Yeah, probably green frog. They are pretty much pulled out of ponds and shipped, so it's really which ever of the two species has dominated the pond at the time...


----------



## zBrinks (Jul 16, 2006)

I work at Petco, and every tad we've ever had morph in store, both in Michigan and Texas, has always been some kind of leopard frog.


----------



## Danyal (Apr 15, 2006)

<I work at Petco, and every tad we've ever had morph in store, both in Michigan and Texas, has always been some kind of leopard frog.>
that's what the current head of aquatics said(i'm taking over his job) but every picture i've seen of green frog and leopard frog tadpoles has had some kind of mottlen pattern, these tads have absolutely not markings. every tadpole i've seen in this petco has been a bullfrog tadpole(id by the lack of black spots on the lower half of the tail)


----------



## zBrinks (Jul 16, 2006)

What area of the country are you in? I know Most of the midwest is serviced by A-Pet, and in the south our region had a local wholesaler. The tads Ive seen were much more of a solid olive-green color when smaller, than developed a more molted pattern before popping back legs. Probably one in ten tadpoles morphed before they were sold. When I lived in Texas, we even had a small courtyard at the house with a pond, and several of the frogs lived in it for a year, before we moved. None of them ever developed the telltale green, and stayed a much more subdued color. I guess your area uses a wholesaler with a different tad supplier. Cool frogs, none the less.


----------



## elscotto (Mar 1, 2005)

Of course ID'ing living tadpoles can be very tough, but there is a well done, and free, guide to tadpoles from the Southeastern Coastal Plains from the USGS at:
http://cars.er.usgs.gov/armi/Guide_to_T ... poles.html
(If the link does not work, shoot me an email and I'll forward a copy).


----------



## Grassypeak (Jun 14, 2005)

Wow what a great reference!
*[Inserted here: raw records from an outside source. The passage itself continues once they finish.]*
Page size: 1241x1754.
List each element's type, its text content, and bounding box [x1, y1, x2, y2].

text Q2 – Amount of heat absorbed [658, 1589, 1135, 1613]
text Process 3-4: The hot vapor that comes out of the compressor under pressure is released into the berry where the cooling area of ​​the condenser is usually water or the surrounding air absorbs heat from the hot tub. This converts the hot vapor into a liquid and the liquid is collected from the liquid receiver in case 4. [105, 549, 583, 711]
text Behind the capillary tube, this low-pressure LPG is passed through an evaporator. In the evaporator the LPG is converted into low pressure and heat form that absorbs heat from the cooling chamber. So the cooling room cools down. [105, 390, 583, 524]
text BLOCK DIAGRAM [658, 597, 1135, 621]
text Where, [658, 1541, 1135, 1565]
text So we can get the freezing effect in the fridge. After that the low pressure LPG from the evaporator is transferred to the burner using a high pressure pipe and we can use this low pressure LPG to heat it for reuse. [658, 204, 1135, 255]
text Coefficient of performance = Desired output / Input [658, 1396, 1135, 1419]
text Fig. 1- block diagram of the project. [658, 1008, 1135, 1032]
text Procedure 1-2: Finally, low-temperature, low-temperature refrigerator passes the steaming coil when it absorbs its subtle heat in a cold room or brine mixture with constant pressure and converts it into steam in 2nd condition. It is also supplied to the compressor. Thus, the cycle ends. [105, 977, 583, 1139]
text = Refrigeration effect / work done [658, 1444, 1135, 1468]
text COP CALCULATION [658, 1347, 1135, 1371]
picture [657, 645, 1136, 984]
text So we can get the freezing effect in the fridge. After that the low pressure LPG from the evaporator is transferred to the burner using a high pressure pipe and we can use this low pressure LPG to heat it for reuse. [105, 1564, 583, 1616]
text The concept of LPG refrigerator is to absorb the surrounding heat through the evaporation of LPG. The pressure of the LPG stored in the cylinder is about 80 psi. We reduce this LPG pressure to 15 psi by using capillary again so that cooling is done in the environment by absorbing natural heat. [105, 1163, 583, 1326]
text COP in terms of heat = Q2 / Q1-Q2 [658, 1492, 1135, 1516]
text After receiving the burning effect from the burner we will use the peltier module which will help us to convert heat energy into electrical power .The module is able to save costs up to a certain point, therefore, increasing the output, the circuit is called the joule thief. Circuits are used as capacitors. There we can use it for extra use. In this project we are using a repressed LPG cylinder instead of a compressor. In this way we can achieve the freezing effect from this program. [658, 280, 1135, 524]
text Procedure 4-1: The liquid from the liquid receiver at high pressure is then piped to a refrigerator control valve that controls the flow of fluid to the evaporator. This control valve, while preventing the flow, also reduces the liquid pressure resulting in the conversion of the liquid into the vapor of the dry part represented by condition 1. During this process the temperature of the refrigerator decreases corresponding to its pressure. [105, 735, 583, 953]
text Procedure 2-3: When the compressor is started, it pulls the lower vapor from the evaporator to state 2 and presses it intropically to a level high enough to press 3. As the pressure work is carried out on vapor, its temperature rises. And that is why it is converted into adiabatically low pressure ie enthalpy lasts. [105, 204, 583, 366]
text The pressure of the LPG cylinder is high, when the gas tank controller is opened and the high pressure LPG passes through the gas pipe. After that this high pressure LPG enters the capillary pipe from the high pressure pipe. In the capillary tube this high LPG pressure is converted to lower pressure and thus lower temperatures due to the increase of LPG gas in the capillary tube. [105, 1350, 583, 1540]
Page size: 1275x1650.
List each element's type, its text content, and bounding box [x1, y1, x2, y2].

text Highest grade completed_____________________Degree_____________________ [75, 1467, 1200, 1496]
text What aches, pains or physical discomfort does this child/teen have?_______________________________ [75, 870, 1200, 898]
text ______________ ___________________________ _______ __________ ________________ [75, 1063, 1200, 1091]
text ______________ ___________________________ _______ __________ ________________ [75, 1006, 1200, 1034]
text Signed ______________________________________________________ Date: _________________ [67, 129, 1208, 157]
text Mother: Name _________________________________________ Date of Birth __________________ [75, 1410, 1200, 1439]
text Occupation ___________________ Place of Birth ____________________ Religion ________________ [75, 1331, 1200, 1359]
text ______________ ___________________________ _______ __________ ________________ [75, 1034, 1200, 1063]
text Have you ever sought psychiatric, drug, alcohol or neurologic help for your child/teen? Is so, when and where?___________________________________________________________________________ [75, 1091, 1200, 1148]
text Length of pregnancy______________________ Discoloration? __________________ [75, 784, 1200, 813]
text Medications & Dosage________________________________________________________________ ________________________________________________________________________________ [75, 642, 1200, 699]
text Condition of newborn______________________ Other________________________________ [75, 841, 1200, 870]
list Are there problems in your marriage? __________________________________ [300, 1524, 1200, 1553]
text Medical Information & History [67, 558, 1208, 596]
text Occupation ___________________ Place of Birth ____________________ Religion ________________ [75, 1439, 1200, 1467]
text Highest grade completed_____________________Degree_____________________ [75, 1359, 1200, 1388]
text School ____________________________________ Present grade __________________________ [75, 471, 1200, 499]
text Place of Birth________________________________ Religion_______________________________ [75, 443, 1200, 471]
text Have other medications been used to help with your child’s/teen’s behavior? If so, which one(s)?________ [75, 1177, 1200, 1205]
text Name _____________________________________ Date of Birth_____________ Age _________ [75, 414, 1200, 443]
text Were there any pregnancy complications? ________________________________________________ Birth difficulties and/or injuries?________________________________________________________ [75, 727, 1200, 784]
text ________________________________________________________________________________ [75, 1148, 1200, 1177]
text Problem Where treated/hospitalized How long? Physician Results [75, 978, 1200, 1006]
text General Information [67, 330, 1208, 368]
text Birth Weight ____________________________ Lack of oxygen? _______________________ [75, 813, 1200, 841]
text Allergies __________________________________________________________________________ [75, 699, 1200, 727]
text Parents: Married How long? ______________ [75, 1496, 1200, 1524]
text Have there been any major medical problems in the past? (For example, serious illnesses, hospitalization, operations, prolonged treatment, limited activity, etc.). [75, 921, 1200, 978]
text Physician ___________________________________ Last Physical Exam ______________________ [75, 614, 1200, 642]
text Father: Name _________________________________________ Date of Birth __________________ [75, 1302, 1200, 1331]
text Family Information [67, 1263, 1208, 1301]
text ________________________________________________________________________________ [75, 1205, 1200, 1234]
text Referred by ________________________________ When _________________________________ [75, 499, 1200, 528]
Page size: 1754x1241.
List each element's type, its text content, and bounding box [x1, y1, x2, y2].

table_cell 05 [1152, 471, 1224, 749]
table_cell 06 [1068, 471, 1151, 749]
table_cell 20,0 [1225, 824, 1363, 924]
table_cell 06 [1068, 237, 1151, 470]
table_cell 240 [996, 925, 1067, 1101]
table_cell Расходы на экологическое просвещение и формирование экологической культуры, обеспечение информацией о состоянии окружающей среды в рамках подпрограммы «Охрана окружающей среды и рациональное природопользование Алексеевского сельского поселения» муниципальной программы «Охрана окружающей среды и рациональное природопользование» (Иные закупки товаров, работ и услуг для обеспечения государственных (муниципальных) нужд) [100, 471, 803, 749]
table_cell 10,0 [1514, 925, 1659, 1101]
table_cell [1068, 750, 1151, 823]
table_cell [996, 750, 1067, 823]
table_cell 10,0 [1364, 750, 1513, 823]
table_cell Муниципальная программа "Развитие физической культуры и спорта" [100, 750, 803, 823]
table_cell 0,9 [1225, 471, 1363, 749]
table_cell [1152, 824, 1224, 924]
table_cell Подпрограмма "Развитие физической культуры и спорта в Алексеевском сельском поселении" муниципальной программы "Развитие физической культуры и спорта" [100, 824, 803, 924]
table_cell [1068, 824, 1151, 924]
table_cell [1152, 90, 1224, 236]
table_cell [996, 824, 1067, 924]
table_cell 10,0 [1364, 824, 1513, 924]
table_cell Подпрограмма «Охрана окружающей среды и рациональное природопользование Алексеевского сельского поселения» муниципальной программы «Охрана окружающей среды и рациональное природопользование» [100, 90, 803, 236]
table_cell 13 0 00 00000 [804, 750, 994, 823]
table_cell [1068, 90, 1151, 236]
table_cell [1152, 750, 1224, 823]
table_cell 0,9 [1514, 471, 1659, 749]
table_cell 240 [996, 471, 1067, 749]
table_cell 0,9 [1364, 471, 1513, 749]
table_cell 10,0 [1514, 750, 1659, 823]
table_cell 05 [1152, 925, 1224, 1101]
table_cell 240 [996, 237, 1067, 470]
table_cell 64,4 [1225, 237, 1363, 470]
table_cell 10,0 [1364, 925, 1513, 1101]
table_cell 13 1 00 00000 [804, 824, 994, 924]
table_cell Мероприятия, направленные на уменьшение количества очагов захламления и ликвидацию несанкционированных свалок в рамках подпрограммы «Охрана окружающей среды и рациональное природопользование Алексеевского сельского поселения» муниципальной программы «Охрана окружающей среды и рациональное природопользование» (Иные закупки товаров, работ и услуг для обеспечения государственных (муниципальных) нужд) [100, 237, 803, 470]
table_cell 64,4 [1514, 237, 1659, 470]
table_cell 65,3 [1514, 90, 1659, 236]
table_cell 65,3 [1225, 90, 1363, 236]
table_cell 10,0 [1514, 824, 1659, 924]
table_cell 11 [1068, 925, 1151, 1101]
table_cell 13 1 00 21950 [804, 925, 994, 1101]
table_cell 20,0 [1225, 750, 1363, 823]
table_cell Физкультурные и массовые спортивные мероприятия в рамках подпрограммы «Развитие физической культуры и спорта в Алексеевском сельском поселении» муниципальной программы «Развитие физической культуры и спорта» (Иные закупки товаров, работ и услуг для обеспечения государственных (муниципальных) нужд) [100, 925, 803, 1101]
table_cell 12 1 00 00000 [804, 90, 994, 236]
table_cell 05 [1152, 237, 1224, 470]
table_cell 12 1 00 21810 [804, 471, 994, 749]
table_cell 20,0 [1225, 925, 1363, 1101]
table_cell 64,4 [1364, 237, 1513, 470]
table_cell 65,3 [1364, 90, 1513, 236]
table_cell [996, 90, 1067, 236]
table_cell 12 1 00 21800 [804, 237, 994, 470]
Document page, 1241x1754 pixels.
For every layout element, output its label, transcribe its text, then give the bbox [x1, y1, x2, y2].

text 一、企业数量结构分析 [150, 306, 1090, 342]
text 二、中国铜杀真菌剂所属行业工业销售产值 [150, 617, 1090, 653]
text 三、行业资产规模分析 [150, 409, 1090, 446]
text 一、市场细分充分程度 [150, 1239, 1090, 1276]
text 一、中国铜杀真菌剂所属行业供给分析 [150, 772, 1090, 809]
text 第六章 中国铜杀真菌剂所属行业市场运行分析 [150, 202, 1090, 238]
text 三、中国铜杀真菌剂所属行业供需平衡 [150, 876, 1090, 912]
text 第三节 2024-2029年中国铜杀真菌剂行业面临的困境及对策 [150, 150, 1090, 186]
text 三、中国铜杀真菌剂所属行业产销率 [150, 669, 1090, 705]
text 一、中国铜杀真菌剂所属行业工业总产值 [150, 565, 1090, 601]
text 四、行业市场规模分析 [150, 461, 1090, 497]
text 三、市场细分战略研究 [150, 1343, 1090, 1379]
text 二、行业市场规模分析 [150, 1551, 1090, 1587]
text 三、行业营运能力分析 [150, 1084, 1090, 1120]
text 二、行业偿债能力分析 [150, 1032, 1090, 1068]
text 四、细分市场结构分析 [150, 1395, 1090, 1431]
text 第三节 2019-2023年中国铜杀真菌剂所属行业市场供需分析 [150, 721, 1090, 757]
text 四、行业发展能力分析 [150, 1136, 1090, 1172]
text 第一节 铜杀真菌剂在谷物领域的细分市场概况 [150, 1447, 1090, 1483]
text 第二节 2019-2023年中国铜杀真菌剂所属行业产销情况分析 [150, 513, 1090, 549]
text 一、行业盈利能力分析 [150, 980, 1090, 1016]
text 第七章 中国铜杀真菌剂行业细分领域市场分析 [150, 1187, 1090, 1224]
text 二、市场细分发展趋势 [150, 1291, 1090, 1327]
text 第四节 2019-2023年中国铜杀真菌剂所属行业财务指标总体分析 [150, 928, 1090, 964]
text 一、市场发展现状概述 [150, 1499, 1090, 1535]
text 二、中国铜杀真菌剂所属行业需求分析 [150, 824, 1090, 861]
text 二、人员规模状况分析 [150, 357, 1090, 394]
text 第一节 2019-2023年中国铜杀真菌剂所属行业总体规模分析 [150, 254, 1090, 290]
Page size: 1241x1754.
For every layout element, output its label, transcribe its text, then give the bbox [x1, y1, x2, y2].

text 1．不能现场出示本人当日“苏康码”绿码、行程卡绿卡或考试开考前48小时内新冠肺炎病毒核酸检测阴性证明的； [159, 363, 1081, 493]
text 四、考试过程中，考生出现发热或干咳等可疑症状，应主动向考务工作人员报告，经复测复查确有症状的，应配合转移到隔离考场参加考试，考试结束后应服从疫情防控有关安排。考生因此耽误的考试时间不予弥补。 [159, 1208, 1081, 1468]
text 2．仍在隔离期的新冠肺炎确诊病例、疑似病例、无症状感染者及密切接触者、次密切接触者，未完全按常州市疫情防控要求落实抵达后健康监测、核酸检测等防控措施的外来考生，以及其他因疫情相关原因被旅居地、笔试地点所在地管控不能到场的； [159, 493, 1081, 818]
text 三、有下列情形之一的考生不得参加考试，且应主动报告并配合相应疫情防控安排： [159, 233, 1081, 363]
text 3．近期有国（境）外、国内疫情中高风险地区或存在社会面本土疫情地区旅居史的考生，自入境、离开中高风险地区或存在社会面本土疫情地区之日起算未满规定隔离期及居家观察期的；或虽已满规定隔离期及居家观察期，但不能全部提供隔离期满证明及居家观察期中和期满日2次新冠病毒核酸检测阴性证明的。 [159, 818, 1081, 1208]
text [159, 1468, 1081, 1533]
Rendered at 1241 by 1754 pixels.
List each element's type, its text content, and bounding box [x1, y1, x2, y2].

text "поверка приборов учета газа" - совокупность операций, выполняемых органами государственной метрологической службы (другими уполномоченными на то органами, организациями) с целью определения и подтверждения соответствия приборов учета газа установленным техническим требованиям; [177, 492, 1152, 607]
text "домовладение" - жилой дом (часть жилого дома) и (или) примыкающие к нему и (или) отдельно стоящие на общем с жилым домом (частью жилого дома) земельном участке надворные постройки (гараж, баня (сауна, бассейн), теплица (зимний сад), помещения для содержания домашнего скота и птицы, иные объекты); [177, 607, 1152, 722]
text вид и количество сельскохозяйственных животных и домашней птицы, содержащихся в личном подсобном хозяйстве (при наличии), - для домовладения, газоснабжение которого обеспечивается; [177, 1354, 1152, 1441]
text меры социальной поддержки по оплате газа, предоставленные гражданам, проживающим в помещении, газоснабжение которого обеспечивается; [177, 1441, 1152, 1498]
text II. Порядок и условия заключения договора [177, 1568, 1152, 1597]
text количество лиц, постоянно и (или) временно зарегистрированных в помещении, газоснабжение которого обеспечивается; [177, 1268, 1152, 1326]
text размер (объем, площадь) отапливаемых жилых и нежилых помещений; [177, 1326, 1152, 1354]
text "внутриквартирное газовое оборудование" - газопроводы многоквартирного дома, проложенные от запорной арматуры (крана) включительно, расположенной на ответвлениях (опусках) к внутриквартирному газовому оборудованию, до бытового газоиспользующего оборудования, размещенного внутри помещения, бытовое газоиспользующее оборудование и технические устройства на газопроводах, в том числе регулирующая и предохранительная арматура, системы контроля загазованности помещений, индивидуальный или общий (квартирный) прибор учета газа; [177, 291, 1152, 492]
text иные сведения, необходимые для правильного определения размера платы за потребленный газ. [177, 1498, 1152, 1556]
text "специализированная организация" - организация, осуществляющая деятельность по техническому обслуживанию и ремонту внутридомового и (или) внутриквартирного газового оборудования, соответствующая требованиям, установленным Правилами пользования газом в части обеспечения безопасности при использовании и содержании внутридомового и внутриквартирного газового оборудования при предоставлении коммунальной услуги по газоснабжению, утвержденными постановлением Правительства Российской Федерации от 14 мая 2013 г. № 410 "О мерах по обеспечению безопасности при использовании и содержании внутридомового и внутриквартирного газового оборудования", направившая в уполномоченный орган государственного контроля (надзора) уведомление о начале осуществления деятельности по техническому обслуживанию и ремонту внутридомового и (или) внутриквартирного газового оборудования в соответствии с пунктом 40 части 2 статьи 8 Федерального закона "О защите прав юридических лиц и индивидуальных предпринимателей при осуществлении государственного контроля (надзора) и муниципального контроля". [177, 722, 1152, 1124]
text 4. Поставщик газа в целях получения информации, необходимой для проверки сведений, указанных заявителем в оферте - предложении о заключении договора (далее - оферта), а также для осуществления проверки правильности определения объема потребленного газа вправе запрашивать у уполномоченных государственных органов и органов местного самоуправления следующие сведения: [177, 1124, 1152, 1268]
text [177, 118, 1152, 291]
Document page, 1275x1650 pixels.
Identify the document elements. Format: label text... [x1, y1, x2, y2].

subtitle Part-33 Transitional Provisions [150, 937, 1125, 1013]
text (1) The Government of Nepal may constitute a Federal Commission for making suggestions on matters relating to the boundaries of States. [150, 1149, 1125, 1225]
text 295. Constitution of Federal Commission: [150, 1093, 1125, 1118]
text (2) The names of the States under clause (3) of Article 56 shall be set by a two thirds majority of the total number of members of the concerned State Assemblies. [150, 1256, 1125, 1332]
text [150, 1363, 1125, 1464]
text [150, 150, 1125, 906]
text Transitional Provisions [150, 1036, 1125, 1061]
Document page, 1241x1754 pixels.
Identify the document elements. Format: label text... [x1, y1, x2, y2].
I love the barking treefrog, pine woods treefrog, and narrow mouthed toad tads.


----------



## Danyal (Apr 15, 2006)

wow elscotto, that was a great guide very interesting but unfortunately i didn't see the tadpoles in there. nearest as i can tell, they appear to be a type of bullfrog tad.


----------



## Danyal (Apr 15, 2006)

<What area of the country are you in? I know Most of the midwest is serviced by A-Pet, and in the south our region had a local wholesaler.>
i'm in northern california(sac area) and i'm working at the davis petco. i was working yesterday and while some of the tad have just the beginnings of hind legs starting to pop out none had any markings yet.


----------



## zBrinks (Jul 16, 2006)

If they're getting legs and have no markings, they're probably not the same tads we got in Texas.


----------



## Danyal (Apr 15, 2006)

they don't have legs appearing yet, they've got bumps where the legs are going to pop out, i suspect they'll have hind legs out within a week or so. i checked on them again yesterday and some of the largest ones have some very light black dots on just the top of the body, i wouldn't have noticed it if they weren't in a pile against the front of the glass, they've also got some extremely tiny white dots that make two lines going from the nostrils to the between the eyes going along the back down to about where the hind legs will be. the lines look very similar to the lateral lines of fish.


----------